_DATA FOR PROCESSING_.
%%

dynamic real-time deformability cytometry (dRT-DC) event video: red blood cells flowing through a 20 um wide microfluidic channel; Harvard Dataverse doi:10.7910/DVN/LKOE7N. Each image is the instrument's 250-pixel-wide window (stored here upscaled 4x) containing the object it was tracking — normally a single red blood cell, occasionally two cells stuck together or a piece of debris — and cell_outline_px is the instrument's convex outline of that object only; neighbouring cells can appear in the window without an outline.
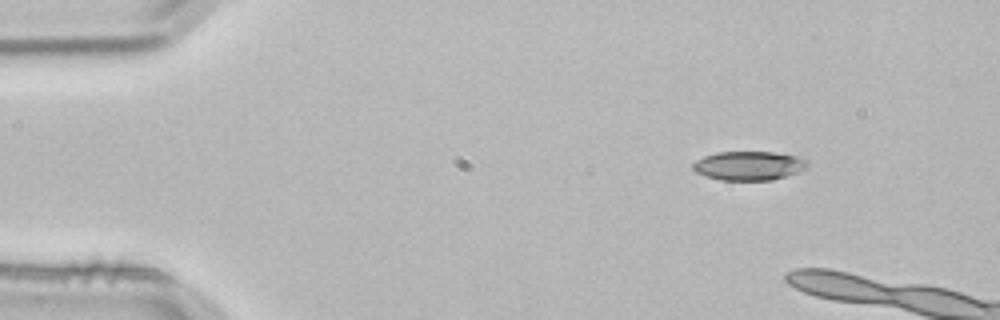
{"species": "common noctule bat (a hibernating species)", "species_latin": "Nyctalus noctula", "temperature_condition": "room temperature", "stored_images_in_passage": 2, "camera_frame_rate_fps": 3000, "um_per_image_px": 0.085, "animal": {"sex": "male", "body_mass_g": 21.5, "forearm_length_mm": 52.0}, "frame": {"image": 1, "passage_image": 2, "time_ms": 0.333, "image_size_px": [1000, 320], "cell_outline_px": [[808, 168], [772, 180], [720, 180], [704, 176], [696, 172], [692, 168], [692, 164], [696, 160], [704, 156], [716, 152], [772, 152], [800, 156], [808, 164]], "centroid_in_image_um": [63.62, 14.08], "position_along_channel_um": 21.4, "area_um2": 19.36}}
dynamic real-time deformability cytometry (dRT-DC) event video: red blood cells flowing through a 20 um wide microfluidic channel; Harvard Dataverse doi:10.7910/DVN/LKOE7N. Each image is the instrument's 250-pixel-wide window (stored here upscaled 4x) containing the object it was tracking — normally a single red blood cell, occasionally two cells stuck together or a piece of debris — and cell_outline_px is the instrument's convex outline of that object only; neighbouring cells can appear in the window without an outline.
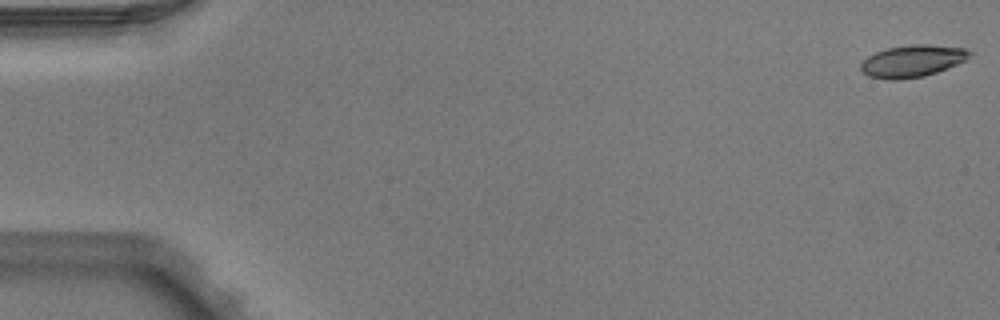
{"species": "Egyptian fruit bat (a non-hibernating species)", "species_latin": "Rousettus aegyptiacus", "temperature_condition": "warm", "stored_images_in_passage": 4, "camera_frame_rate_fps": 3000, "um_per_image_px": 0.085, "animal": {"sex": "male"}, "frame": {"image": 1, "passage_image": 1, "time_ms": 0.0, "image_size_px": [1000, 320], "cell_outline_px": [[972, 52], [964, 60], [956, 64], [936, 72], [924, 76], [896, 80], [892, 80], [868, 76], [860, 68], [860, 64], [868, 56], [876, 52], [888, 48], [912, 44], [924, 44], [964, 48]], "centroid_in_image_um": [77.52, 5.19], "position_along_channel_um": 7.5, "area_um2": 19.94}}
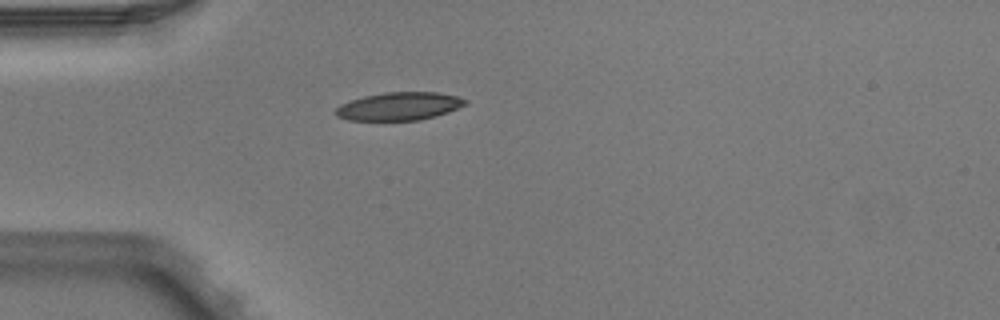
{"frame": {"image": 2, "passage_image": 4, "time_ms": 1.0, "image_size_px": [1000, 320], "cell_outline_px": [[468, 104], [448, 112], [436, 116], [420, 120], [348, 120], [336, 116], [332, 112], [340, 104], [364, 96], [384, 92], [436, 92], [456, 96], [468, 100]], "centroid_in_image_um": [33.92, 9.03], "position_along_channel_um": 51.1, "area_um2": 21.27}}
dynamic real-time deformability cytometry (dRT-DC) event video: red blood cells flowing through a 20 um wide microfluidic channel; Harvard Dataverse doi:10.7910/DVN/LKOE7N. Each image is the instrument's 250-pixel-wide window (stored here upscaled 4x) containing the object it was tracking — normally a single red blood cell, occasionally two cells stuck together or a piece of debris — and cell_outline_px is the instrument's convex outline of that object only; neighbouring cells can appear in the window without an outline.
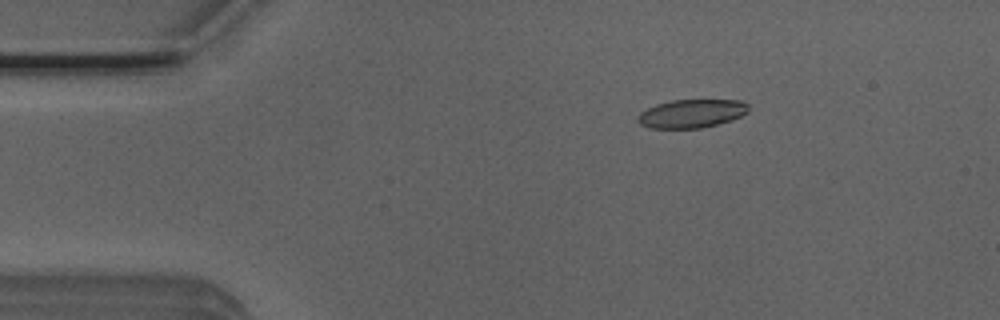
{"species": "Egyptian fruit bat (a non-hibernating species)", "species_latin": "Rousettus aegyptiacus", "temperature_condition": "room temperature", "stored_images_in_passage": 53, "camera_frame_rate_fps": 3000, "um_per_image_px": 0.085, "animal": {"sex": "male"}, "frame": {"image": 1, "passage_image": 9, "time_ms": 2.667, "image_size_px": [1000, 320], "cell_outline_px": [[748, 112], [732, 120], [700, 128], [648, 128], [640, 124], [636, 120], [636, 116], [640, 112], [656, 104], [672, 100], [744, 100], [748, 104]], "centroid_in_image_um": [58.76, 9.65], "position_along_channel_um": 26.2, "area_um2": 18.44}}
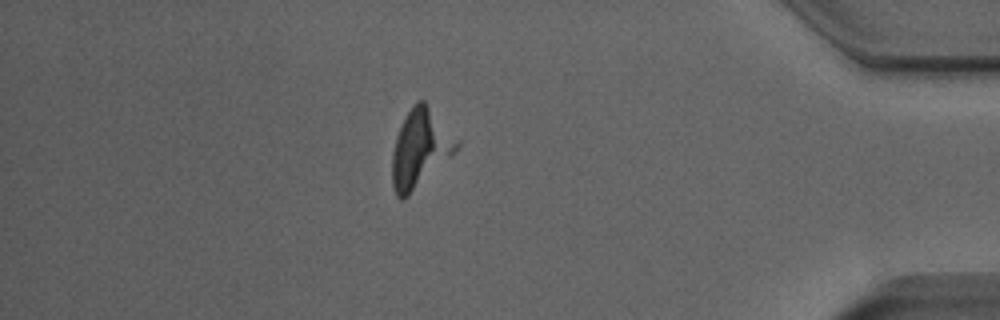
{"frame": {"image": 2, "passage_image": 46, "time_ms": 15.0, "image_size_px": [1000, 320], "cell_outline_px": [[460, 144], [404, 200], [400, 200], [396, 196], [392, 184], [392, 152], [396, 136], [412, 104], [416, 100], [424, 100], [460, 140]], "centroid_in_image_um": [35.68, 12.59], "position_along_channel_um": 399.5, "area_um2": 28.61}}
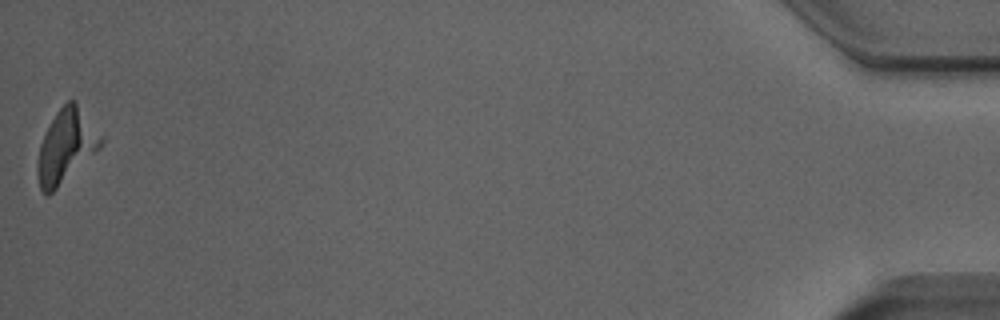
{"frame": {"image": 3, "passage_image": 53, "time_ms": 17.333, "image_size_px": [1000, 320], "cell_outline_px": [[104, 144], [100, 148], [48, 196], [40, 188], [36, 172], [40, 144], [56, 112], [68, 100], [76, 100], [104, 136]], "centroid_in_image_um": [5.65, 12.39], "position_along_channel_um": 429.5, "area_um2": 26.93}, "authors_computed_cell_mechanics": {"area_um2": 18.7272, "velocity_mm_per_s": 3.8558, "shape_relaxation_time_tau1_ms": 3.0781, "shape_relaxation_time_tau2_ms": null, "deformation_change_tau1": 0.3856, "deformation_change_tau2": null}}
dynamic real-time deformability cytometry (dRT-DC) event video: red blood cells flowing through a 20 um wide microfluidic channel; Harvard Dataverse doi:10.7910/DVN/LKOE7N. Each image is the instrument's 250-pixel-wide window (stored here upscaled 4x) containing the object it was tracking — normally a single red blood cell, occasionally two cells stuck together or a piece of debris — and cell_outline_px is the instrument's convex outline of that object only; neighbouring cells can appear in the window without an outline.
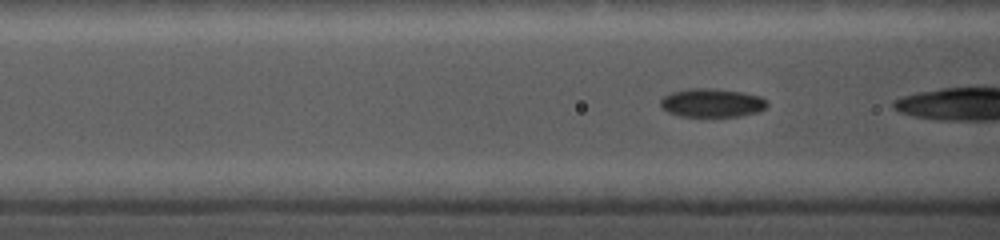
{"species": "common noctule bat (a hibernating species)", "species_latin": "Nyctalus noctula", "temperature_condition": "cold", "stored_images_in_passage": 45, "camera_frame_rate_fps": 5000, "um_per_image_px": 0.085, "animal": {"sex": "female", "body_mass_g": 19.0, "forearm_length_mm": 56.7}, "frame": {"image": 1, "passage_image": 5, "time_ms": 0.8, "image_size_px": [1000, 240], "cell_outline_px": [[768, 104], [760, 112], [740, 116], [680, 116], [668, 112], [660, 108], [660, 100], [664, 96], [672, 92], [688, 88], [712, 88], [740, 92], [760, 96], [768, 100]], "centroid_in_image_um": [60.51, 8.74], "position_along_channel_um": 106.1, "area_um2": 17.86}}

%%

Omit the pictures and restate the rest of the records verbatim.

dynamic real-time deformability cytometry (dRT-DC) event video: red blood cells flowing through a 20 um wide microfluidic channel; Harvard Dataverse doi:10.7910/DVN/LKOE7N. Each image is the instrument's 250-pixel-wide window (stored here upscaled 4x) containing the object it was tracking — normally a single red blood cell, occasionally two cells stuck together or a piece of debris — and cell_outline_px is the instrument's convex outline of that object only; neighbouring cells can appear in the window without an outline.
{"species": "common noctule bat (a hibernating species)", "species_latin": "Nyctalus noctula", "temperature_condition": "room temperature", "stored_images_in_passage": 2, "camera_frame_rate_fps": 3000, "um_per_image_px": 0.085, "animal": {"sex": "male", "body_mass_g": 21.5, "forearm_length_mm": 52.0}, "frame": {"image": 1, "passage_image": 2, "time_ms": 0.333, "image_size_px": [1000, 320], "cell_outline_px": [[808, 168], [772, 180], [720, 180], [704, 176], [696, 172], [692, 168], [692, 164], [696, 160], [704, 156], [716, 152], [772, 152], [800, 156], [808, 164]], "centroid_in_image_um": [63.62, 14.08], "position_along_channel_um": 21.4, "area_um2": 19.36}}
dynamic real-time deformability cytometry (dRT-DC) event video: red blood cells flowing through a 20 um wide microfluidic channel; Harvard Dataverse doi:10.7910/DVN/LKOE7N. Each image is the instrument's 250-pixel-wide window (stored here upscaled 4x) containing the object it was tracking — normally a single red blood cell, occasionally two cells stuck together or a piece of debris — and cell_outline_px is the instrument's convex outline of that object only; neighbouring cells can appear in the window without an outline.
{"species": "Egyptian fruit bat (a non-hibernating species)", "species_latin": "Rousettus aegyptiacus", "temperature_condition": "warm", "stored_images_in_passage": 4, "camera_frame_rate_fps": 3000, "um_per_image_px": 0.085, "animal": {"sex": "male"}, "frame": {"image": 1, "passage_image": 1, "time_ms": 0.0, "image_size_px": [1000, 320], "cell_outline_px": [[972, 52], [964, 60], [956, 64], [936, 72], [924, 76], [896, 80], [892, 80], [868, 76], [860, 68], [860, 64], [868, 56], [876, 52], [888, 48], [912, 44], [924, 44], [964, 48]], "centroid_in_image_um": [77.52, 5.19], "position_along_channel_um": 7.5, "area_um2": 19.94}}
{"frame": {"image": 2, "passage_image": 4, "time_ms": 1.0, "image_size_px": [1000, 320], "cell_outline_px": [[468, 104], [448, 112], [436, 116], [420, 120], [348, 120], [336, 116], [332, 112], [340, 104], [364, 96], [384, 92], [436, 92], [456, 96], [468, 100]], "centroid_in_image_um": [33.92, 9.03], "position_along_channel_um": 51.1, "area_um2": 21.27}}
dynamic real-time deformability cytometry (dRT-DC) event video: red blood cells flowing through a 20 um wide microfluidic channel; Harvard Dataverse doi:10.7910/DVN/LKOE7N. Each image is the instrument's 250-pixel-wide window (stored here upscaled 4x) containing the object it was tracking — normally a single red blood cell, occasionally two cells stuck together or a piece of debris — and cell_outline_px is the instrument's convex outline of that object only; neighbouring cells can appear in the window without an outline.
{"species": "Egyptian fruit bat (a non-hibernating species)", "species_latin": "Rousettus aegyptiacus", "temperature_condition": "room temperature", "stored_images_in_passage": 53, "camera_frame_rate_fps": 3000, "um_per_image_px": 0.085, "animal": {"sex": "male"}, "frame": {"image": 1, "passage_image": 9, "time_ms": 2.667, "image_size_px": [1000, 320], "cell_outline_px": [[748, 112], [732, 120], [700, 128], [648, 128], [640, 124], [636, 120], [636, 116], [640, 112], [656, 104], [672, 100], [744, 100], [748, 104]], "centroid_in_image_um": [58.76, 9.65], "position_along_channel_um": 26.2, "area_um2": 18.44}}
{"frame": {"image": 2, "passage_image": 46, "time_ms": 15.0, "image_size_px": [1000, 320], "cell_outline_px": [[460, 144], [404, 200], [400, 200], [396, 196], [392, 184], [392, 152], [396, 136], [412, 104], [416, 100], [424, 100], [460, 140]], "centroid_in_image_um": [35.68, 12.59], "position_along_channel_um": 399.5, "area_um2": 28.61}}
{"frame": {"image": 3, "passage_image": 53, "time_ms": 17.333, "image_size_px": [1000, 320], "cell_outline_px": [[104, 144], [100, 148], [48, 196], [40, 188], [36, 172], [40, 144], [56, 112], [68, 100], [76, 100], [104, 136]], "centroid_in_image_um": [5.65, 12.39], "position_along_channel_um": 429.5, "area_um2": 26.93}, "authors_computed_cell_mechanics": {"area_um2": 18.7272, "velocity_mm_per_s": 3.8558, "shape_relaxation_time_tau1_ms": 3.0781, "shape_relaxation_time_tau2_ms": null, "deformation_change_tau1": 0.3856, "deformation_change_tau2": null}}
dynamic real-time deformability cytometry (dRT-DC) event video: red blood cells flowing through a 20 um wide microfluidic channel; Harvard Dataverse doi:10.7910/DVN/LKOE7N. Each image is the instrument's 250-pixel-wide window (stored here upscaled 4x) containing the object it was tracking — normally a single red blood cell, occasionally two cells stuck together or a piece of debris — and cell_outline_px is the instrument's convex outline of that object only; neighbouring cells can appear in the window without an outline.
{"species": "common noctule bat (a hibernating species)", "species_latin": "Nyctalus noctula", "temperature_condition": "cold", "stored_images_in_passage": 45, "camera_frame_rate_fps": 5000, "um_per_image_px": 0.085, "animal": {"sex": "female", "body_mass_g": 19.0, "forearm_length_mm": 56.7}, "frame": {"image": 1, "passage_image": 5, "time_ms": 0.8, "image_size_px": [1000, 240], "cell_outline_px": [[768, 104], [760, 112], [740, 116], [680, 116], [668, 112], [660, 108], [660, 100], [664, 96], [672, 92], [688, 88], [712, 88], [740, 92], [760, 96], [768, 100]], "centroid_in_image_um": [60.51, 8.74], "position_along_channel_um": 106.1, "area_um2": 17.86}}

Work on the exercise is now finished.